相続人と金融機関の憂鬱な関係
亡くなった人が銀行預金をもっていたとします。遺族が何人もいる場合に,その一人から預金取引経過の開示を求められた金融機関はこれを拒めるか。答えは「拒めない」。僕の感覚ではこれは当たり前のことだったんですが,ようやくこれを最高裁が当たり前のように認めてくれました。
最高裁平成21年1月22日判決
預金者が死亡した場合,その共同相続人の一人は,預金債権の一部を相続により取得するにとどまるが,これとは別に,共同相続人全員に帰属する預金契約上の地位に基づき,被相続人名義の預金口座についてその取引経過の開示を求める権利を単独で行使することができる(同法264条,252条ただし書)というべきであり*1,他の共同相続人全員の同意がないことは上記権利行使を妨げる理由となるものではない。上告人は,共同相続人の一人に被相続人名義の預金口座の取引経過を開示することが預金者のプライバシーを侵害し,金融機関の守秘義務に違反すると主張するが,開示の相手方が共同相続人にとどまる限り,そのような問題が生ずる余地はないというべきである。
これまで金融機関は相続人全員の連名で申請しなければ,預金取引の詳細を開示しないケースが多かったです。拒絶され,僕としても苦い思いをしたことが何度もあります。金融機関は,トラブルのある相続とない相続を区別して,前者については対応するが,後者については対応しない*2というルールを作り,これに従って行動していたわけですが,これは「自分たちが争いに巻き込まれないように」という意味で,彼ら自身「合理的です」と強弁していました。表向きの理由は,最高裁に排斥されたプライバシーだとか守秘義務とか述べていましたけどね*3。実際のところは,紛争回避というところが大きかったと思います。

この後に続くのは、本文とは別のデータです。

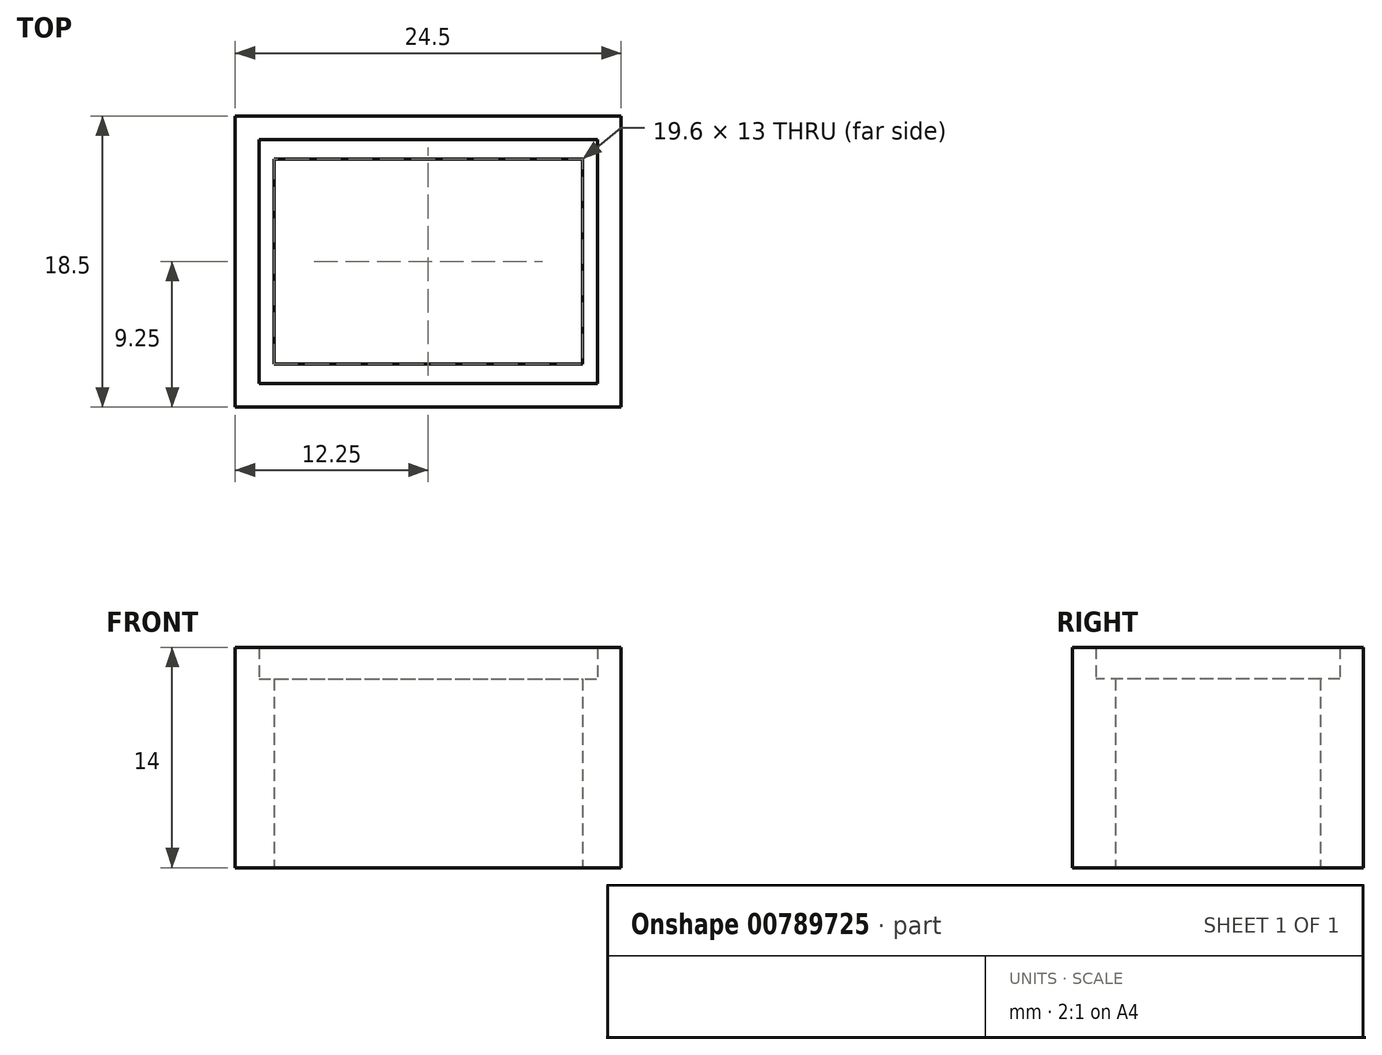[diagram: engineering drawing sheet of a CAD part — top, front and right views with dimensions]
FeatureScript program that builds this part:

しかし,現実に「紛争回避」出来ていたかと言えば,そうでもありません。開示を拒絶した後に待っているのは,現場である支店などに不当な対応を非難する電話や通知書,催告書,警告書。時には不満を持つ当事者が押し掛けてくることもあったでしょう。また,訴訟もたくさん提起されていました*4。
今回の判決を受けて,金融機関は預金取引情報をむやみに囲い込むのではなく,開示すべき義務を負う場合にはきちんと開示する方向にシフトすることが求められます。共同相続人については結論が出ましたが,離婚紛争中の夫婦の一方から他方の名義の預金について照会された場合など,開示されない現状が問題となっているケースはまだまだあります。基本的なスタンスに変更を求める判決ですから,金融機関には正面から受け止めて考え方を変えて欲しいと思います*5。
なお,開示の問題は,微妙な法的判断を伴うことは否めません。そこで提案ですが,金融機関も社内弁護士をたくさん採用して,法的判断が求められる最前線である支店や預金事務を取り扱うセンターなどに配置して対応にあたらせればどうでしょうか。開示そのものの判断だけでなく,開示後のトラブルにも対応できますから,良い考えだと思うのですが。
この判決が,金融機関と相続人との憂鬱な関係を改善するのろしになれば,と思います。ホント。